Caso ela passe no parlamento, qualquer pessoa que se declarar gay será condenada à prisão perpétua. Quem tentar persuadir uma criança a ser homossexual será punido com a morte. Os termos do projeto, além de polêmicos, são bastante vagos e subjetivos. Já há uma legislação anti-gay em vigor em Uganda, de 1949, quando o país ainda era colônia inglesa. Ela, no entanto, é mais branda e só prevê prisão com um flagrante do ato sexual.
Mesmo assim, na prática os homossexuais já vivem praticamente na ilegalidade. Frank Mugisha, 26 anos, cercou-se de todos os cuidados antes de dar entrevista ao G1. Não respondeu emails e só concordou em falar ao saber que se tratava de um veículo estrangeiro. Mesmo assim, decidiu o local apenas 15 minutos antes da hora marcada. Um hotel no centro de Kampala, onde Frank já estava sentado havia meia hora observando o movimento.
"Preciso ter cuidado do que falo, para quem falo, mesmo que seja por telefone ou por email. Tenho que estar atento, olhar para as minhas costas mais do que qualquer um. Acordo todos os dias sem saber o que realmente pode acontecer comigo. Há lugares que eu evito, porque sei que são muito perigosos para ir. Nunca fui atacado fisicamente, mas já escapei de situações perigosas. É muito arriscada a vida de um homossexual em Uganda. Você não pode andar tranquilo na rua, fazer compras? Fico trocando de casa o tempo inteiro. Onde estou agora é seguro, as pessoas passam o dia inteiro fora, trabalhando, e não têm tempo de se preocupar com a vida dos outros. Mas se perceberem que sou gay, terei que me mudar de novo para minha própria proteção", explica.
Muitas pessoas em Uganda acham que a homossexualidade é uma doença, que ela pode ser mudada ou curada. Alegam também que é uma coisa que vem de fora, como se alguém nascido em Uganda simplesmente não pudesse ser gay"

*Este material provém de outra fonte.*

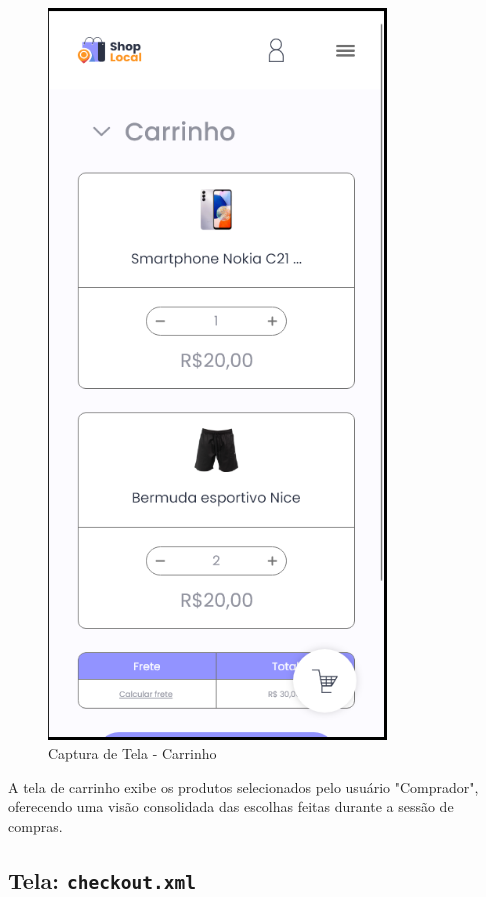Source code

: \documentclass[
	12pt,				%
	openright,			%
	twoside,			%
	a4paper,			%
	english,			%
	brazil				%
	]{abntex2}
\begin{document}
\begin{figure}[htb]
    \centering
    \includegraphics[width=0.8\textwidth]{img/carrinho}
    \caption{Captura de Tela - Carrinho}
\end{figure}

A tela de carrinho exibe os produtos selecionados pelo usuário "Comprador", oferecendo uma visão consolidada das escolhas feitas durante a sessão de compras.

\subsection{Tela: \texttt{checkout.xml}}
\end{document}
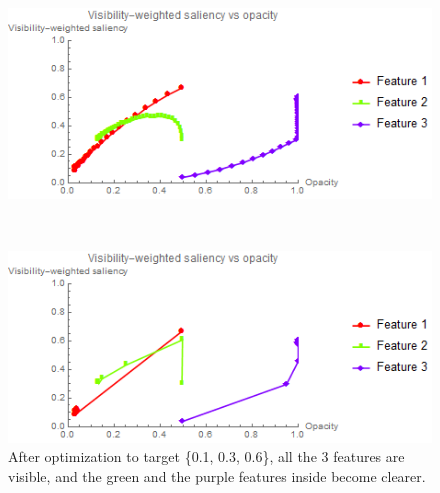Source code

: \begin{figure}
	\begin{minipage}{.49\textwidth}
		\includegraphics[width=1\linewidth]{images/CT-Knee_naive_saliencyopacity_fixed}
		\subcaption{}
	\end{minipage}~
	\begin{minipage}{.49\textwidth}
		\includegraphics[width=1\linewidth]{images/CT-Knee_naive_saliencyopacity_parallelsearch}
		\subcaption{}
	\end{minipage}
	\caption{After optimization to target \{0.1, 0.3, 0.6\}, all the 3 features are visible, and the green and the purple features inside become clearer.}
	\label{fig:CT-Knee_naive_optimized}
\end{figure}

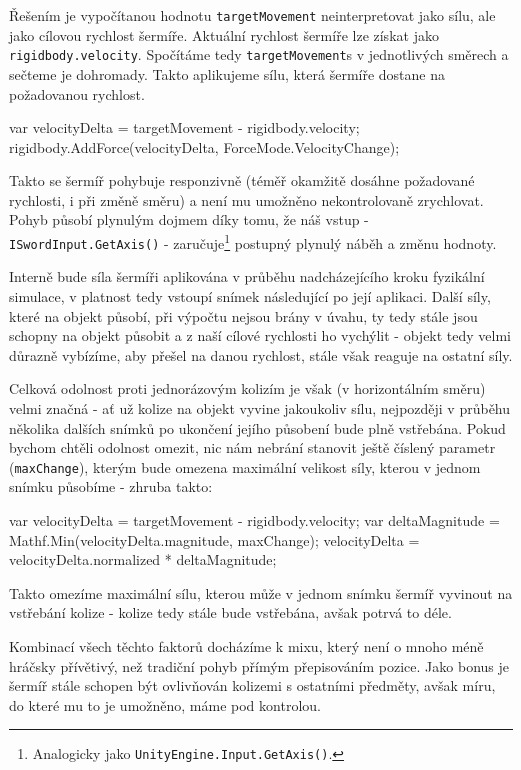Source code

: Řešením je vypočítanou hodnotu \texttt{targetMovement} neinterpretovat jako sílu, ale jako cílovou rychlost šermíře. Aktuální rychlost šermíře lze získat jako \texttt{rigidbody.velocity}. Spočítáme tedy \texttt{targetMovement}s v jednotlivých směrech a sečteme je dohromady. Takto aplikujeme sílu, která šermíře dostane na požadovanou rychlost. 

\begin{code}
 var velocityDelta = targetMovement - rigidbody.velocity;
 rigidbody.AddForce(velocityDelta, ForceMode.VelocityChange);
\end{code}


Takto se šermíř pohybuje responzivně (téměř okamžitě dosáhne požadované rychlosti, i při změně směru) a není mu umožněno nekontrolovaně zrychlovat. Pohyb působí plynulým dojmem díky tomu, že náš vstup - \texttt{ISwordInput.GetAxis()} - zaručuje\footnote{Analogicky jako \texttt{UnityEngine.Input.GetAxis()}.} postupný plynulý náběh a změnu hodnoty.

Interně bude síla šermíři aplikována v průběhu nadcházejícího kroku fyzikální simulace, v platnost tedy vstoupí snímek následující po její aplikaci. Další síly, které na objekt působí, při výpočtu nejsou brány v úvahu, ty tedy stále jsou schopny na objekt působit a z naší cílové rychlosti ho vychýlit - objekt tedy velmi důrazně vybízíme, aby přešel na danou rychlost, stále však reaguje na ostatní síly. 

Celková odolnost proti jednorázovým kolizím je však (v horizontálním směru) velmi značná - ať už kolize na objekt vyvine jakoukoliv sílu, nejpozději v průběhu několika dalších snímků po ukončení jejího působení bude plně vstřebána. Pokud bychom chtěli odolnost omezit, nic nám nebrání stanovit ještě číslený parametr (\texttt{maxChange}), kterým bude omezena maximální velikost síly, kterou v jednom snímku působíme - zhruba takto:

\begin{code}
 var velocityDelta = targetMovement - rigidbody.velocity;
 var deltaMagnitude = Mathf.Min(velocityDelta.magnitude, maxChange);
 velocityDelta = velocityDelta.normalized * deltaMagnitude;
\end{code}

Takto omezíme maximální sílu, kterou může v jednom snímku šermíř vyvinout na vstřebání kolize - kolize tedy stále bude vstřebána, avšak potrvá to déle.

Kombinací všech těchto faktorů docházíme k mixu, který není o mnoho méně hráčsky přívětivý, než tradiční pohyb přímým přepisováním pozice. Jako bonus je šermíř stále schopen být ovlivňován kolizemi s ostatními předměty, avšak míru, do které mu to je umožněno, máme pod kontrolou.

Frank é um dos líderes do movimento gay em Uganda. Assim como Warry, diz que não consegue emprego por preconceito, embora ambos sejam formados.
Apesar da aprovação popular, ele apoia-se na pressão internacional para manter sua esperança de que o projeto não vire lei. O presidente dos EUA, Barack Obama, classificou o texto como "inaceitável e odioso" e países como Suécia e Inglaterra estudam sanções a Uganda caso o projeto vire lei.
"Muitas pessoas em Uganda acham que a homossexualidade é uma doença, que ela pode ser mudada ou curada. Alegam também que é uma coisa que vem de fora, de países europeus, como se alguém nascido em Uganda simplesmente não pudesse ser gay. Sexo, mesmo o heterossexual, ainda é um tabu na África. E aqui as pessoas só olham para o homossexualismo como uma questão sexual, como se fosse apenas isso. Dizem que alguém vira homossexual porque quer ganhar dinheiro fácil ou porque andou com más companhias. Mas eu sou um exemplo de que as coisas não são assim. Fui criado numa boa família, estudei em bons colégios e sou gay. Porque orientação sexual não tem nada a ver com essas besteiras que falam, você simplesmente é assim", argumenta Frank.
Em breve Uganda pode se tornar o quinto país africano com pena de morte para gays, como acontece no Sudão, na Mauritânia e em algumas regiões da Nigéria e da Somália. A perspectiva preocupa muito, mas não é suficiente para afastar Frank e Warry do país. Mudar-se para o exterior é a última opção para eles, já tão acostumados com a clandestinidade.
"Dizem que sou uma das mais corajosas? Se a lei passar serei uma das últimas a permanecer de pé. Vou até o fim. Só saio se as coisas ficarem realmente insustentáveis", promete Warry.
"Vou continuar batalhando pelo que acredito, só vou deixar Uganda se for impossível permanecer aqui", reforça Frank.